··· Supplied information ···

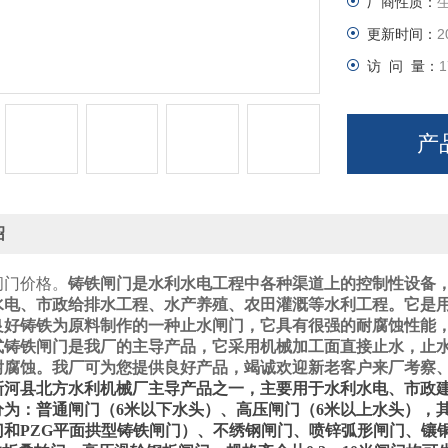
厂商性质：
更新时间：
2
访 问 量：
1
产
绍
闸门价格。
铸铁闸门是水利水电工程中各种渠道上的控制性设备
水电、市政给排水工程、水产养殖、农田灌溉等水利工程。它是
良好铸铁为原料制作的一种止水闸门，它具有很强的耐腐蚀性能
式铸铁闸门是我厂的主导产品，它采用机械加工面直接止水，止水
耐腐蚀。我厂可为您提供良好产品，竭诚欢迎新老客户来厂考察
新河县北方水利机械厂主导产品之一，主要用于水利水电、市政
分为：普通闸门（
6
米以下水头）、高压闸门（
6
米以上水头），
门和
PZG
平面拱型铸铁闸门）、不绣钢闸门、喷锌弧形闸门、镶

···

■ Your instructions
Copy out every entry above verbatim. Leave each picture out.

■ Result
厂商性质：
更新时间：
2
访 问 量：
1
产
绍
闸门价格。
铸铁闸门是水利水电工程中各种渠道上的控制性设备
水电、市政给排水工程、水产养殖、农田灌溉等水利工程。它是
良好铸铁为原料制作的一种止水闸门，它具有很强的耐腐蚀性能
式铸铁闸门是我厂的主导产品，它采用机械加工面直接止水，止水
耐腐蚀。我厂可为您提供良好产品，竭诚欢迎新老客户来厂考察
新河县北方水利机械厂主导产品之一，主要用于水利水电、市政
分为：普通闸门（
6
米以下水头）、高压闸门（
6
米以上水头），
门和
PZG
平面拱型铸铁闸门）、不绣钢闸门、喷锌弧形闸门、镶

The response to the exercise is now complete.